Thanks for your comments!
Mary Ellin D’Agostino

It depends. I usually sell all of my inlay work eventually. If it was
the design that didn’t sell I unmount the stone(s) and scrap it and
put the stones back in inventory to be sold or used again when I have
a better idea. If it was the stone and it was a big stone then I cut
into two smaller stones and put them into inventory. There are some
stones I found that are a hard sell when mounted in jewelry. One
example is Cobaltoan Calcite. It’s bright pink druzy. It gets a lot
of attention but few sales. The stone sells well as cabs so I sell
it to someone who will make a piece to sell. It’s kinda like the
fruit cake that gets re-gifted…

Rick Copeland
Silversmith and Lapidary Artisan
Rocky Mountain Wonders
Colorado Springs, Colorado

One option, if you aren’t ashamed of the work, and could use the tax
deduction, might be to donate some of it to charity auctions, or for
a charity raffle. That would only take care of a few pieces though…

Beth in SC

I maybe should have added this to my comments on the hagglers thread,
but I have recently started dealing with this by dedicating a smaller
case to older items that I’d really like to move- at 50% off the
original price.

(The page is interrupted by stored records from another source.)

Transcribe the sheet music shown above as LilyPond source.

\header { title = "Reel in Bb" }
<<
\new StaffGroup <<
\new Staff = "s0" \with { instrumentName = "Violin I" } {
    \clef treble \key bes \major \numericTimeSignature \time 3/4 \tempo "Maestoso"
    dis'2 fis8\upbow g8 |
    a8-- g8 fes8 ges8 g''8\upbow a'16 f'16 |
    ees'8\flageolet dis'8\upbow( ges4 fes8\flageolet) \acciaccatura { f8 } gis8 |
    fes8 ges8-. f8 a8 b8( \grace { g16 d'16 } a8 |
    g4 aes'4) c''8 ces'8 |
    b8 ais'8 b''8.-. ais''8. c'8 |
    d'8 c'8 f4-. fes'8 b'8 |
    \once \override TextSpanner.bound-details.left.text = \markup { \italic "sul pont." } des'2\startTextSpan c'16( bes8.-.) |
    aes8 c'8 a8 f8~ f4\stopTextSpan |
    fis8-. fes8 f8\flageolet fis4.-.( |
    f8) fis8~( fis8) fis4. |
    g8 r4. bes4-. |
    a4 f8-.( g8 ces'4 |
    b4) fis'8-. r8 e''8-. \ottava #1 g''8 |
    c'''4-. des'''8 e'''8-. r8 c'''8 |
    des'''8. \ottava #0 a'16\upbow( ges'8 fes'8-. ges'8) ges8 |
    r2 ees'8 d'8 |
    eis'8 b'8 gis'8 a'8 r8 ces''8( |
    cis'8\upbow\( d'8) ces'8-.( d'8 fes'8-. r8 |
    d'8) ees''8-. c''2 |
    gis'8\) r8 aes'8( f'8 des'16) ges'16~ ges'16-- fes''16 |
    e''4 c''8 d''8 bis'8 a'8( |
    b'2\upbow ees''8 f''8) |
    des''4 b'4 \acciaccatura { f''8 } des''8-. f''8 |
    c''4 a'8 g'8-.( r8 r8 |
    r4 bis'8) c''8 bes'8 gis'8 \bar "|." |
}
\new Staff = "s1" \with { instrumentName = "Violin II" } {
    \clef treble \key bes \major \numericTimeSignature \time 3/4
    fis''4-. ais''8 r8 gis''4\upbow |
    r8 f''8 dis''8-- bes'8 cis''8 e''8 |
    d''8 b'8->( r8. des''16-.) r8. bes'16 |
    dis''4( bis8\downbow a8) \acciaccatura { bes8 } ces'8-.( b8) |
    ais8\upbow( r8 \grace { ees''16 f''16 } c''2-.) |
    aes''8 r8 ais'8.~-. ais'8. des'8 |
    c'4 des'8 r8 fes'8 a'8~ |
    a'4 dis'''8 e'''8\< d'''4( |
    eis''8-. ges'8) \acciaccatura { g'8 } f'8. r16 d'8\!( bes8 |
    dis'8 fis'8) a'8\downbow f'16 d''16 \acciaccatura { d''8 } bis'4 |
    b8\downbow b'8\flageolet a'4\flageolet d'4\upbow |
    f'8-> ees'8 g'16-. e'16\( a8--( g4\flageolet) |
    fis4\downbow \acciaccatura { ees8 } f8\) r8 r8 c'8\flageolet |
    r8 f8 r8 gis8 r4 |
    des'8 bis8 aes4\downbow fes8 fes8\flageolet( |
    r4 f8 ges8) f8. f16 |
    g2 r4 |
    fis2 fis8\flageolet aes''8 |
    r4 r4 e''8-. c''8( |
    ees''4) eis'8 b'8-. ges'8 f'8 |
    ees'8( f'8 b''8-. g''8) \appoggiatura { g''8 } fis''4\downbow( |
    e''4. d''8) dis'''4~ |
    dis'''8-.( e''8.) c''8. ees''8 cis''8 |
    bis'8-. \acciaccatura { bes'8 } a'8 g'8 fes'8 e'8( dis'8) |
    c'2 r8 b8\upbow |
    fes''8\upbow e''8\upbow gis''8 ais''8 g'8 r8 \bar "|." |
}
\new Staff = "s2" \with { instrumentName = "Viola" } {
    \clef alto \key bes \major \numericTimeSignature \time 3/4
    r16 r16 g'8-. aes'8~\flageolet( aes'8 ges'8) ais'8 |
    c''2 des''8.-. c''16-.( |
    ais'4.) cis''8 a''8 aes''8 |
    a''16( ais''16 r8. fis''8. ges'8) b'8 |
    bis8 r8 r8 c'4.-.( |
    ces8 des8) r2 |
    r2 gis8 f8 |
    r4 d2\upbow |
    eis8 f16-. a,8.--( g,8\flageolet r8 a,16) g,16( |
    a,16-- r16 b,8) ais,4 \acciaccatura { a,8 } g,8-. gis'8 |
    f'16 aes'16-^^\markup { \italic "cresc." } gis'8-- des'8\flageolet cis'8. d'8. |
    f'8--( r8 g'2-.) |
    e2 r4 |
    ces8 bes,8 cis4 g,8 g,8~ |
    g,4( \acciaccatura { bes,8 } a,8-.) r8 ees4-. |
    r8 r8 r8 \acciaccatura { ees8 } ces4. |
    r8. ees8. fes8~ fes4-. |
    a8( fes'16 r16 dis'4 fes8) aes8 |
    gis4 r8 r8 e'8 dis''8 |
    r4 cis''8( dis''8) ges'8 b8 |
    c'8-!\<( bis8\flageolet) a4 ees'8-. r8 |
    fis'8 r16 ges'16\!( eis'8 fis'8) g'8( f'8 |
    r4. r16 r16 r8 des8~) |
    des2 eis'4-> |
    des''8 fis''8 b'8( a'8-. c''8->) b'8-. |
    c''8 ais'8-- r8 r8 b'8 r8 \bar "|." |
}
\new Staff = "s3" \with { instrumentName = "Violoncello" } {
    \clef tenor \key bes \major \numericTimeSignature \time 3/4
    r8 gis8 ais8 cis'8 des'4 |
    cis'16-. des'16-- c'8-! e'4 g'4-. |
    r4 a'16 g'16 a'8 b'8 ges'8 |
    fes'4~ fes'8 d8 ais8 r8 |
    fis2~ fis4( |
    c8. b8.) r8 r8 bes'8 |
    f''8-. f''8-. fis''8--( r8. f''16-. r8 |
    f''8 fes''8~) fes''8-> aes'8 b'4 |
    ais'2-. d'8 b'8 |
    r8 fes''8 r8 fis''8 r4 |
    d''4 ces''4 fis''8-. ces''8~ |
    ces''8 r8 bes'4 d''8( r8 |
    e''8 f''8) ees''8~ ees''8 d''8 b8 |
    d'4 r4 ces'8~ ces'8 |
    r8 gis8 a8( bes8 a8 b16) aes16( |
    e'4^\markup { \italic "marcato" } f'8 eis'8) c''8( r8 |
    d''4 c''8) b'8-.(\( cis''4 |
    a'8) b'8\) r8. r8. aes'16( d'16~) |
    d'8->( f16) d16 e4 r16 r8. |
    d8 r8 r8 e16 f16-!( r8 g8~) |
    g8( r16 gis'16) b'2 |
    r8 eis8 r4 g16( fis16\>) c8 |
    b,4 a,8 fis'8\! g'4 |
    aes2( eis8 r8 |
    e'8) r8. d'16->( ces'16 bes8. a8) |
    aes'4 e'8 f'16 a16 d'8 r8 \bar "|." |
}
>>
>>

And I’m talking about the real original price, not
some BS markup. It’s amazing how attractive those dogs can suddenly
become! And it sure beats melting them down! I don’t think it’s
affecting sales of full price stuff in my big case, and I always have
some bargains to steer the hagglers to. However, that group of stuff
is dwindling, so I don’t know how much longer I can dedicate a case to
them. I’m making fewer dogs than I used to!

Allan Mason

Donating you jewelry usually only allows you to deduct the cost of
materials. Before you do it consult a tax expert.


My understanding is that the only thing that is tax deductible in a
donation for charity is the wholesale cost of the materials. Labor is
not. I am very careful about who I donate to because I get too many
requests and I can not afford to give to all of them.